Google has already announced that it will be adopting the latest version of the standard

Feb 4, 2012 14:51 GMT  ·  By

Google is celebrating the adoption of Unicode on the web and is also announcing that it's already switching to the very latest version available, Unicode 6.1 which was released on January 31st.

"We’ve long used Unicode as the internal format for all the text Google searches and process: any other encoding is first converted to Unicode. Version 6.1 just released with over 110,000 characters; soon we’ll be updating to that version and to Unicode’s locale data from CLDR 21 (both via ICU)," Google's Mark Davis announced.

The latest addition to the Unicode standard comes with 732 new characters, but also plenty of technical changes.

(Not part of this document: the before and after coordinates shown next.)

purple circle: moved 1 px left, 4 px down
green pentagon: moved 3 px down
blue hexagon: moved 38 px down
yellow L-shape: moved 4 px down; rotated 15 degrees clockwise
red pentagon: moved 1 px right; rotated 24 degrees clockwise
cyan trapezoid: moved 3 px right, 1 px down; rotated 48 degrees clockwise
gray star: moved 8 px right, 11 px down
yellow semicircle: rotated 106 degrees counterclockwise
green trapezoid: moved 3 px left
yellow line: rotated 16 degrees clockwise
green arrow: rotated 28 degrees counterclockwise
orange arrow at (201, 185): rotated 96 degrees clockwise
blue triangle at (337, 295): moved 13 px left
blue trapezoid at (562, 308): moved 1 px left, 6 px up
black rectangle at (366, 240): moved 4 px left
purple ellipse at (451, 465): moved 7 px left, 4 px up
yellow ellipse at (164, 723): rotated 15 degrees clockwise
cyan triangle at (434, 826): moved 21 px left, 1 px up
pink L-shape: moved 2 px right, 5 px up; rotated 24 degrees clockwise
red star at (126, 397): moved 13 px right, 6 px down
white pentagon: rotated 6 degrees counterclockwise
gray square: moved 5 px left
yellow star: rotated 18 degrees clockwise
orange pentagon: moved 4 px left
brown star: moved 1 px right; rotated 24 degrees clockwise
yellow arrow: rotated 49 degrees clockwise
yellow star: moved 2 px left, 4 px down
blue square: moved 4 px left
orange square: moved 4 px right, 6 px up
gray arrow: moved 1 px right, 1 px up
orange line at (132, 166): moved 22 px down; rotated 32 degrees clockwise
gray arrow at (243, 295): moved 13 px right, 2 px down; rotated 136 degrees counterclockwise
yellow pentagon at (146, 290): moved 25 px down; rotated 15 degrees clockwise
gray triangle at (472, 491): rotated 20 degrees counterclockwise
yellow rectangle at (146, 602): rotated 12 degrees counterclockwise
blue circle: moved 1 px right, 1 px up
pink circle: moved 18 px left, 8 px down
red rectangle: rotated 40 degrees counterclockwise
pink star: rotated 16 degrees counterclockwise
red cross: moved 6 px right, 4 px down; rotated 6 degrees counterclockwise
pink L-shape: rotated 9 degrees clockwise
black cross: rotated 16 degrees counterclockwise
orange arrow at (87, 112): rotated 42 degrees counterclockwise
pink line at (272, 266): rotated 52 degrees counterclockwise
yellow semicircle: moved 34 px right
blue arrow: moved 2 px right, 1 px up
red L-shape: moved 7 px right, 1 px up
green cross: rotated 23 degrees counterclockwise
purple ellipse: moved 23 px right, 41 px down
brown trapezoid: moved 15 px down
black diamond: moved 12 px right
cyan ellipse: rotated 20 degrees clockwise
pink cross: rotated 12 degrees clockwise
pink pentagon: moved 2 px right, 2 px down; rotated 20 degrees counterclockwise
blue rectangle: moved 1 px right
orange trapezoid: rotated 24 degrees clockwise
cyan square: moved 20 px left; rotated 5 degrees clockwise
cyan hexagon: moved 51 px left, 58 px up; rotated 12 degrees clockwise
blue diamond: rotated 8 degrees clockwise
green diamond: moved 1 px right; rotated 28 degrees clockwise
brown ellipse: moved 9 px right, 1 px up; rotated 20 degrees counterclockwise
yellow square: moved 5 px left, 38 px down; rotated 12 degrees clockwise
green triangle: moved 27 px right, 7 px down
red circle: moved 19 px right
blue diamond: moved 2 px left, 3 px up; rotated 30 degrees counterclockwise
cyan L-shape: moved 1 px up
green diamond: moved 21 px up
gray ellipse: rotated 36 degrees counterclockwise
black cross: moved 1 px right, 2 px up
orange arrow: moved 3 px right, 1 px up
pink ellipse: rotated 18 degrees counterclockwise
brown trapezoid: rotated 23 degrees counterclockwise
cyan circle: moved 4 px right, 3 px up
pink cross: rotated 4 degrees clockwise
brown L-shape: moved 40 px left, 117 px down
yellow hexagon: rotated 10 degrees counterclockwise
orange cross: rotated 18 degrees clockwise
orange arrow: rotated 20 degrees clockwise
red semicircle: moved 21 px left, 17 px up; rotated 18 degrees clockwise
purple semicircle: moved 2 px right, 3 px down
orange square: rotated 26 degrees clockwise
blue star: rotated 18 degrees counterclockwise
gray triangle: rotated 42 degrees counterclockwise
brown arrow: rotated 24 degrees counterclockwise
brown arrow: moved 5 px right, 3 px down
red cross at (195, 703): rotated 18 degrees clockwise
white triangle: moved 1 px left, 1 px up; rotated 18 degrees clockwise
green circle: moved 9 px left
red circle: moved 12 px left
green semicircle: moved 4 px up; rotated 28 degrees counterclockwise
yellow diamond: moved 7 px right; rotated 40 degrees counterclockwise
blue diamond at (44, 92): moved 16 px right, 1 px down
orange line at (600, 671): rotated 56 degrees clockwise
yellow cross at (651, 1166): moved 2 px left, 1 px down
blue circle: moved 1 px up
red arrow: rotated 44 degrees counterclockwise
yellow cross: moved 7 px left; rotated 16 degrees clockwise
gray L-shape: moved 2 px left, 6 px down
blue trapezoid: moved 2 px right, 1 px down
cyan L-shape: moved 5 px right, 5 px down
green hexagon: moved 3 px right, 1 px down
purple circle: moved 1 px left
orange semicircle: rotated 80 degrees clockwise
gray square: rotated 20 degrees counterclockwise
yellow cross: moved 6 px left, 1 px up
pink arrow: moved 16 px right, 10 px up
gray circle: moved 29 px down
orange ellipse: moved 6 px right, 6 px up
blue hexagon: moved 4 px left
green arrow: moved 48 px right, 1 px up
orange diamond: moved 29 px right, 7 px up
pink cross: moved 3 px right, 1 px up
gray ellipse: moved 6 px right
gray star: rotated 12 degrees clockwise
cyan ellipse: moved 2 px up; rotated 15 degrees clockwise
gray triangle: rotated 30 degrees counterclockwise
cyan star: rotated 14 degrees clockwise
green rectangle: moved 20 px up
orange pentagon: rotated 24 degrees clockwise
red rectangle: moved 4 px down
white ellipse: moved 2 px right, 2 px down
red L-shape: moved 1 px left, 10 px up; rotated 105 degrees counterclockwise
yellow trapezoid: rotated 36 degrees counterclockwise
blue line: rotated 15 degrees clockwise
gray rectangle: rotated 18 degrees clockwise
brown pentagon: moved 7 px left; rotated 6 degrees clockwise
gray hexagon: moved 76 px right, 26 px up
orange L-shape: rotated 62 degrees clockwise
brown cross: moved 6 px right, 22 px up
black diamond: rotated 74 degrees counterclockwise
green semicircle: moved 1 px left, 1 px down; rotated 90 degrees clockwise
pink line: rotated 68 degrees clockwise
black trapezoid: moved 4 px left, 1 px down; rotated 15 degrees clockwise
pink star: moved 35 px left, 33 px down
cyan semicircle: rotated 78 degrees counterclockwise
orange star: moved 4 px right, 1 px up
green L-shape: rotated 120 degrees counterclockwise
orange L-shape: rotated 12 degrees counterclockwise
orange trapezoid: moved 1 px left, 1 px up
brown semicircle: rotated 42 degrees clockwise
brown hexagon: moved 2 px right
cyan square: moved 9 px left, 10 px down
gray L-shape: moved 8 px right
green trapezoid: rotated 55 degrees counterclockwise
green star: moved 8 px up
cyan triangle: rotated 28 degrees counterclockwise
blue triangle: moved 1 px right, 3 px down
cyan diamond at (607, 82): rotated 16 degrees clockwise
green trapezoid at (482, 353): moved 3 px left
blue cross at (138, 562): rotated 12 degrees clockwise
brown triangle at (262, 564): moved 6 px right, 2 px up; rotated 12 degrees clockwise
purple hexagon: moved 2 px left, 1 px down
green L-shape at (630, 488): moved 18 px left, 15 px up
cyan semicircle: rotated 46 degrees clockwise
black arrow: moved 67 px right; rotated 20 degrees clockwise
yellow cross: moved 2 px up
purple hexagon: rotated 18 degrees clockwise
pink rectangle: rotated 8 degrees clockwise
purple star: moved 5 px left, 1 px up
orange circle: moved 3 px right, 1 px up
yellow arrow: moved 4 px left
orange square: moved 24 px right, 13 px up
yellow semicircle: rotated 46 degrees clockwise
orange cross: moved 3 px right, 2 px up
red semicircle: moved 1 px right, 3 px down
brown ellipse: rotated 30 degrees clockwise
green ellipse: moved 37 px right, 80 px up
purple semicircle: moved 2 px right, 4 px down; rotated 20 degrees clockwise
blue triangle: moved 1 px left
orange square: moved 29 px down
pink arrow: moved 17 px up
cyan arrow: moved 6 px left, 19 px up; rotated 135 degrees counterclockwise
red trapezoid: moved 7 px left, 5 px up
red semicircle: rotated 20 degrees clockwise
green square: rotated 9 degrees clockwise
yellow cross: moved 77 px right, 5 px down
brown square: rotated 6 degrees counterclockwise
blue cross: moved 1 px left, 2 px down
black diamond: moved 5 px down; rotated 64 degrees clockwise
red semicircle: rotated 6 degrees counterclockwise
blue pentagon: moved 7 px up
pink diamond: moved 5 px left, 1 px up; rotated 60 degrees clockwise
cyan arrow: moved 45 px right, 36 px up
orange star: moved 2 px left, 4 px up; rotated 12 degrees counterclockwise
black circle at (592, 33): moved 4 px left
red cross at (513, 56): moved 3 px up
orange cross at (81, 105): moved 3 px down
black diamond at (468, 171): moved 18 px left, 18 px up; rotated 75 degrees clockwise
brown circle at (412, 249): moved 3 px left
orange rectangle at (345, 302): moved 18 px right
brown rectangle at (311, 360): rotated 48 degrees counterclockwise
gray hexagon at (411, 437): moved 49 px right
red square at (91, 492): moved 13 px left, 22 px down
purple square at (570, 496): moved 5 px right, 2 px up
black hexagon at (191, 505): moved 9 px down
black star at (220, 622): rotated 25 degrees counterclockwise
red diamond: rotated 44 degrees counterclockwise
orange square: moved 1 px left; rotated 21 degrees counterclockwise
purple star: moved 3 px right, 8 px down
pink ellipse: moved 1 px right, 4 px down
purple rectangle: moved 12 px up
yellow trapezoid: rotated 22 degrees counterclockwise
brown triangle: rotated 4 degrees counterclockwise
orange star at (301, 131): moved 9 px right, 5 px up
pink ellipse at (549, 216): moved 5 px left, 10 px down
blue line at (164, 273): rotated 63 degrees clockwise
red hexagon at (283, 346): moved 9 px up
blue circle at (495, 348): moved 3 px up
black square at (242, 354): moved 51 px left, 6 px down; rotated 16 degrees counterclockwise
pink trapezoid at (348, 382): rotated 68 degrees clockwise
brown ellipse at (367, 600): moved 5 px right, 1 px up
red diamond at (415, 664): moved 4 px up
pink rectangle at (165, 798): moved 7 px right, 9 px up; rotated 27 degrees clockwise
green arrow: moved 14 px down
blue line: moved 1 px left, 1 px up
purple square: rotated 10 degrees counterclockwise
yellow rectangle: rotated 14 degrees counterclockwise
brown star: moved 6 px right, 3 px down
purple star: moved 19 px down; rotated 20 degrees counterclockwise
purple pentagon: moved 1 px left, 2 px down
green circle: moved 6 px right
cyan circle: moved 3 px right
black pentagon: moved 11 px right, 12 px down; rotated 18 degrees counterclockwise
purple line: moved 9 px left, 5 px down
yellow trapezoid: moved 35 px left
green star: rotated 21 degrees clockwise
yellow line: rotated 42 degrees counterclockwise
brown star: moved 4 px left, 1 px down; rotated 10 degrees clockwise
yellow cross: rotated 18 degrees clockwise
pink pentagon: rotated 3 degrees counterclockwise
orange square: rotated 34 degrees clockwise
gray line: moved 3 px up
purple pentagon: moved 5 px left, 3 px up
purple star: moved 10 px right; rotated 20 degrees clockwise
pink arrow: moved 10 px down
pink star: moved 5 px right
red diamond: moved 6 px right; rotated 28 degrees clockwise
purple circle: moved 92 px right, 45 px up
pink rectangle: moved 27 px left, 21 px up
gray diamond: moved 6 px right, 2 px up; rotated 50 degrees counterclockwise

"Unicode was invented to solve that problem: to encode all human languages, from Chinese (中文) to Russian (русский) to Arabic (العربية), and even emoji symbols like or it encodes nearly 75,000 Chinese ideographs alone. In the ASCII encoding, there wasn’t even enough room for all the English punctuation (like curly quotes), while Unicode has room for over a million characters," Davis explained.

Along with announcing that it will be switching over to the latest standard soon, Google also provided an update on how Unicode is doing on the web.

Even though it was created at the same time as the web, it has been a long batter and it only started being adopted in a meaningful way in 2003, 2004. Even then, it didn't really take off until 2006.

After that, usage shot up, while the other popular scripts used, the basic US-only ASCII or the more extended Latin script, began to lose market share.

It was only in 2008 that Unicode became the most popular script on the web. Since then, it has continued to grow. It is now used by more than 60 percent of web pages. If you don't count ASCII as separate, since it is included in most other encodings, Unicode accounts for almost 80 percent of pages published online, as far as Google is aware.